But Sue, mounting the dingy stairs to Sedgwick’s office over the bank, knew only that poor Fitz had done it again, and again it was up to her to smooth his way for him somehow and make them all see that his judgment was always fundamentally sound and that he had never been a fool about women, whatever else they might say, and she had seen the girl herself and noticed that she was pathetically in love with him…. But as Eden said when the telegram came, why, oh, why had they neglected to mention the little singer Fitz had brought to Cabot’s house last December? It was as though they had all
avoided
the subject, and that made it ever so much worse now, as though they had deliberately conspired with Fitz against his parents—
And then Sedgie was so glad to see her, as he always was, and as always she felt herself a traitor to be on Fitz’s side, and found it hard to begin.
“Brace yourself, Sedgie. Fitz has got married.”
“
Fitz!
”
“Now, wait, it’s not as bad as you think, honey, I saw her when I was there, and she was in love with him then fit to break your heart. I didn’t mention it to you all because Fitz didn’t seem to notice how she felt, and I—well, I thought it might not come to anything—”
“When did he marry her? How did you hear?
Who
is
she?
” They were lawyer’s questions, sharp, crackling, to the point.
“He married her yesterday, and sent me a telegram. She’s coming with him on Friday.”
“Who is
she?,” he repeated, for she had skipped that one.
“She is a singer, Sedgie—an awfully pretty girl. She’s a Yankee, of course, but that doesn’t matter any more, does it! He brought her to the house in New York while I was there, and she sang some
of his songs at a ball and made a great hit. Eden says she is going to sing the leading role when Fitz’s musical comedy is produced next month.”
“Did Eden know he was going to marry her?”
“Oh,
no,
Sedgie, you see—now, honey, Eden feels terrible about this, that’s why I came here to talk to you alone. You mustn’t
blame
Eden, when you see her. Fitz isn’t living at their house any more, you know, he took a room because he wanted to be like the other reporters and live on his salary. Cabot’s raised him, too, did he tell you? He gets thirty-live a week now, and if the show is a success it will make him lots of money.”
“But—do you mean to say that this girl he has married is an
actress?
”
“Well, yes, dear, in a way. That is—she
sings.
”
“How did he meet her in the beginning? Has she got people? Were her parents at the wedding we weren’t invited to?”
“I don’t know.”
Sedgwick stared at her hopelessly. There seemed to be so much that she didn’t know.

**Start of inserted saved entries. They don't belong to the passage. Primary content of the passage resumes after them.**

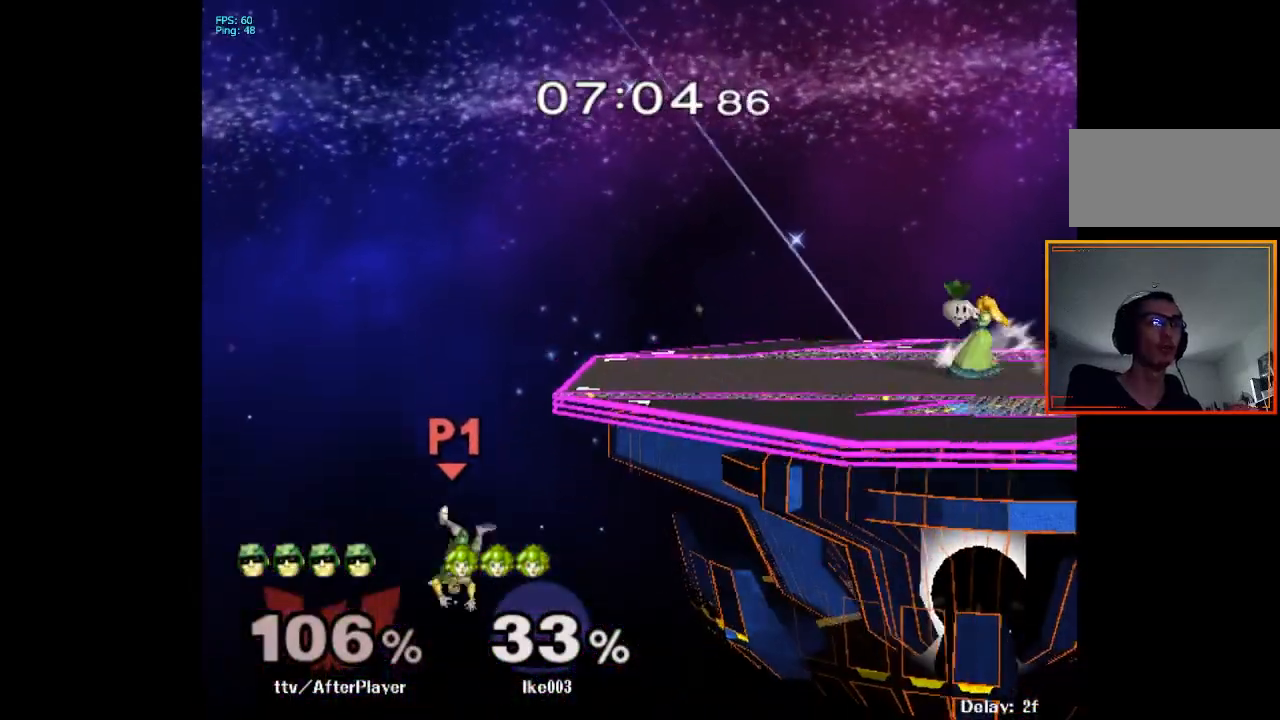
{"buttons": [], "left_stick": "up-right", "right_stick": "center", "events": [[17, "X", "down"], [50, "L1", "up"], [133, "X", "up"], [217, "X", "down"], [317, "left_stick", "up-right"], [333, "X", "up"]]}
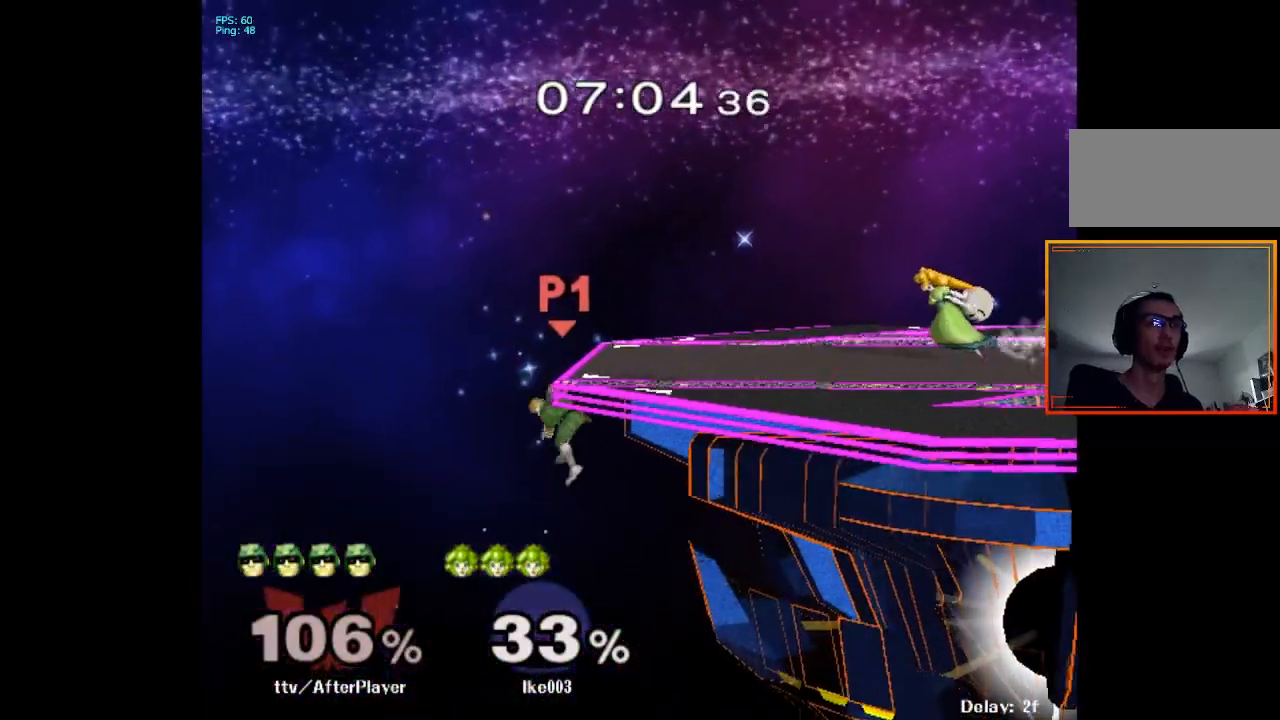
{"buttons": [], "left_stick": "up-right", "right_stick": "center", "events": [[233, "B", "down"], [417, "B", "up"]]}
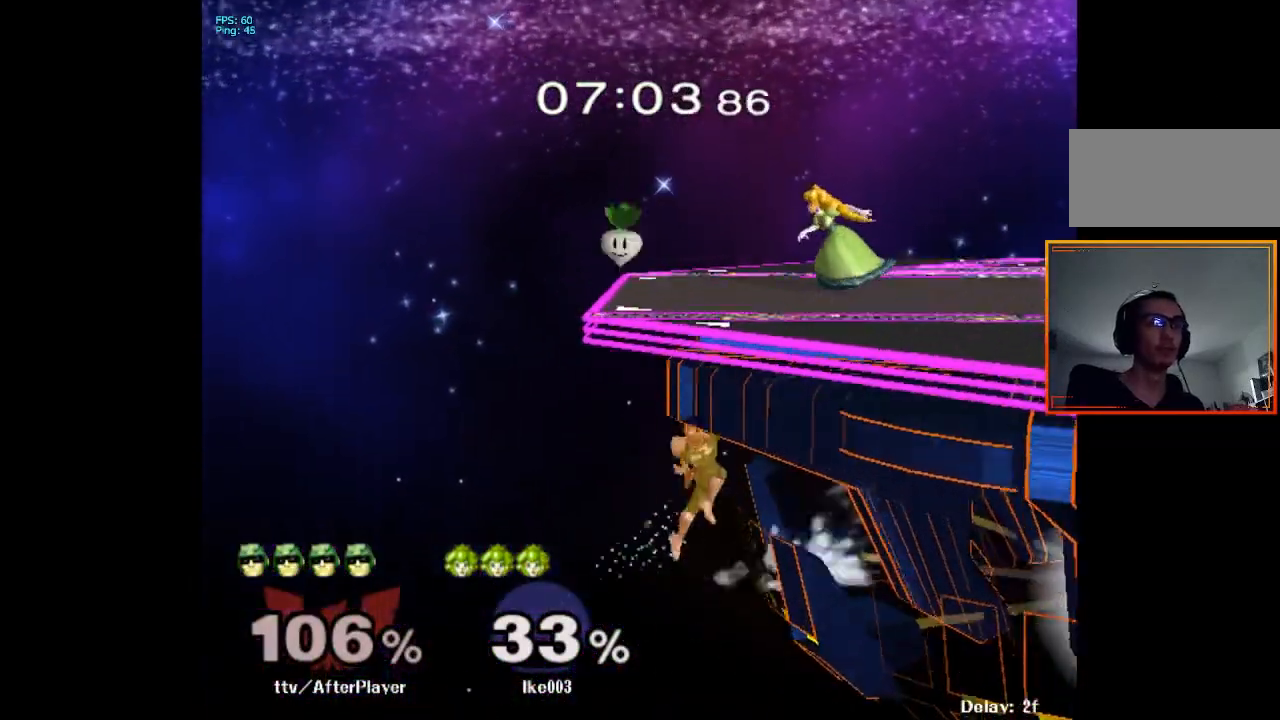
{"buttons": [], "left_stick": "center", "right_stick": "center", "events": [[267, "left_stick", "center"]]}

“Does she earn her own living? What sort of home does she come from?” he asked then.
“Well, I did hear something about a brother who had died, and so Fitz and Johnny Malone helped her along till she got another job. She—maybe she lived alone, she’s been earning her living as a chorus girl with the Weber and Fields show.”
“Oh, my God!” Sedgwick threw himself into his chair with a groan and put his head in his hands.

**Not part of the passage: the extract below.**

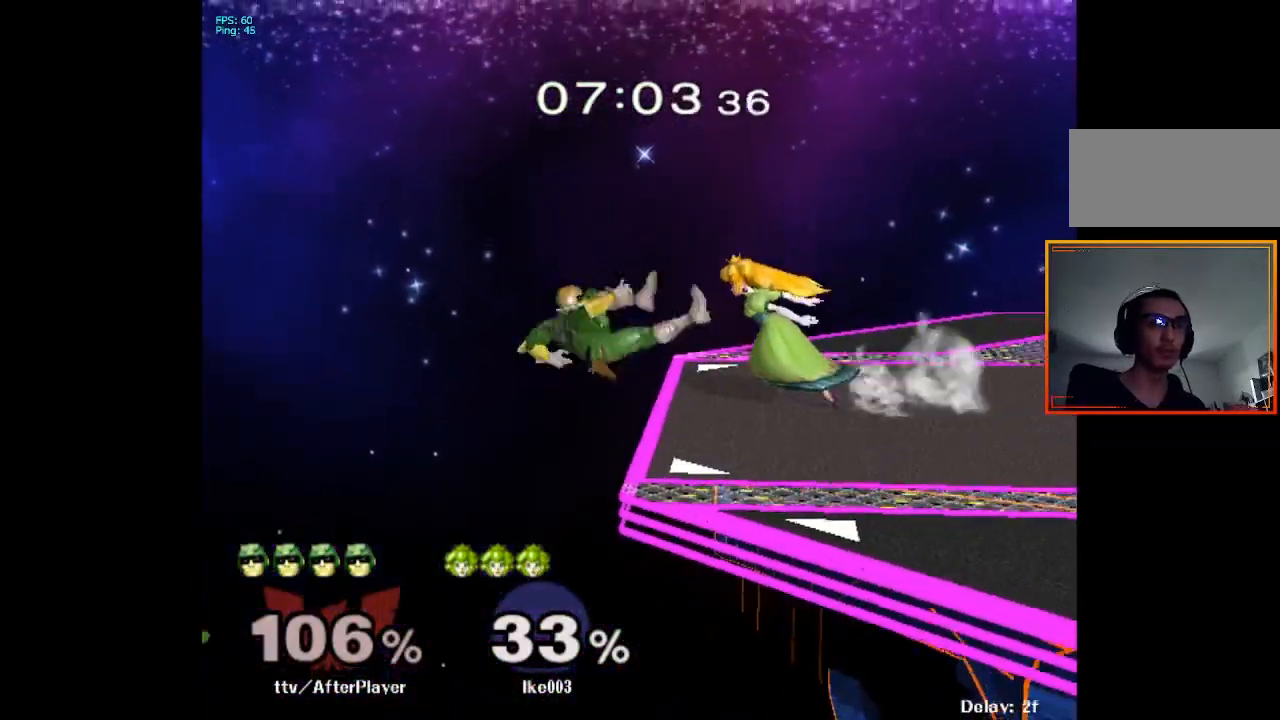
{"buttons": ["A"], "left_stick": "up-right", "right_stick": "center", "events": [[300, "left_stick", "down"], [333, "X", "down"], [400, "A", "down"], [417, "left_stick", "up-right"], [433, "X", "up"]]}
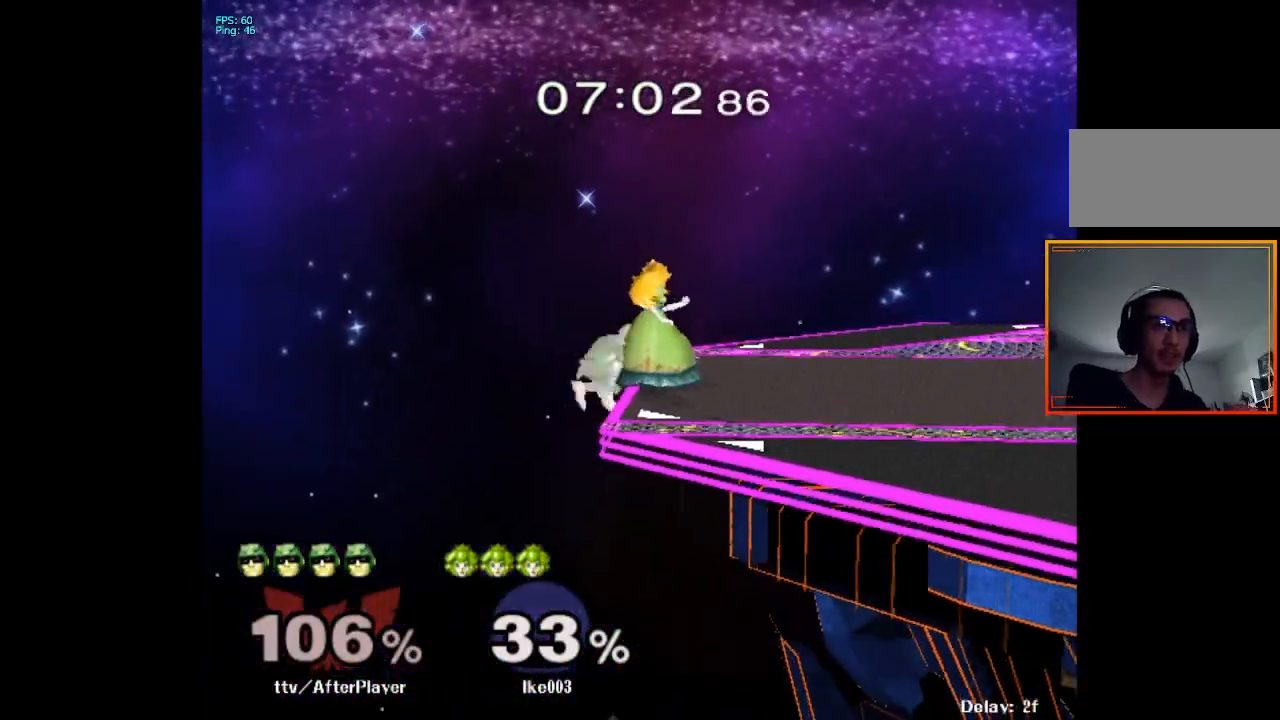
{"buttons": [], "left_stick": "center", "right_stick": "center", "events": [[33, "A", "up"], [100, "A", "down"], [183, "A", "up"], [317, "L1", "down"], [317, "left_stick", "down-right"], [417, "L1", "up"], [433, "left_stick", "center"]]}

“Now, you’re not to take it like that, Sedgie, she’s not—not at all the way you might think. She’s only eighteen anyway, and Eden says Cabot said she’s not had much time for sin.”
Sedgwick raised his head.
“What does Cabot think of her?”
“I just told you, Eden says Cabot seemed quite taken with her and thought she might be the making of Fitz.”

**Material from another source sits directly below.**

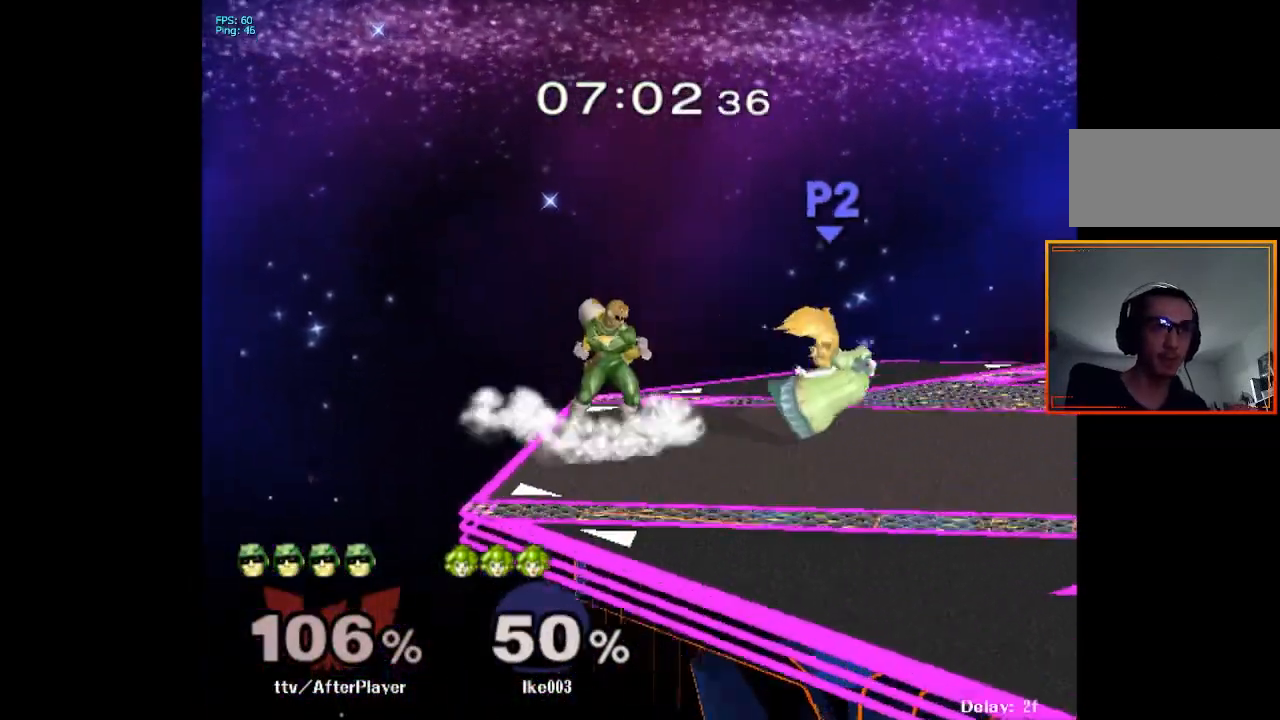
{"buttons": [], "left_stick": "right", "right_stick": "center", "events": [[100, "left_stick", "right"], [350, "X", "down"], [367, "X", "up"]]}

“Mm-hm. But does Cabot know Fitz has
married
her?”
“N-no, you see, Cabot was in Washington.”
“Quite so!” said Sedgwick with irony.
“Eden is afraid you may feel she should have been more watchful. But after all, Fitz is a grown man and when he telephoned from the office on Monday morning to say he would have to take a later train, she thought nothing of it, because she’s so used to Cabot and Bracken always being detained.”
“What did he say in the telegram? Did you bring it with you?”
She handed it to him silently, and he tossed it down on the desk when he had read it.
“Poor Melicent!” he said. “He’s hiding behind your skirts, as usual!”
“You mustn’t say that, Sedgie, it was natural for him to tell me first because I had seen her, and he thought I could explain right away so you wouldn’t—wouldn’t feel—”
“What is there to explain, except that Fitz has been hooked? And serve him right at his age!”
“Sedgie, wait till you see her, please! She’s a nice girl, I’m sure she is, and you mustn’t make her feel unwelcome when she comes.”
“But heavens above, Sue, an
actress
! She doesn’t belong here at a family party! What about the girls?”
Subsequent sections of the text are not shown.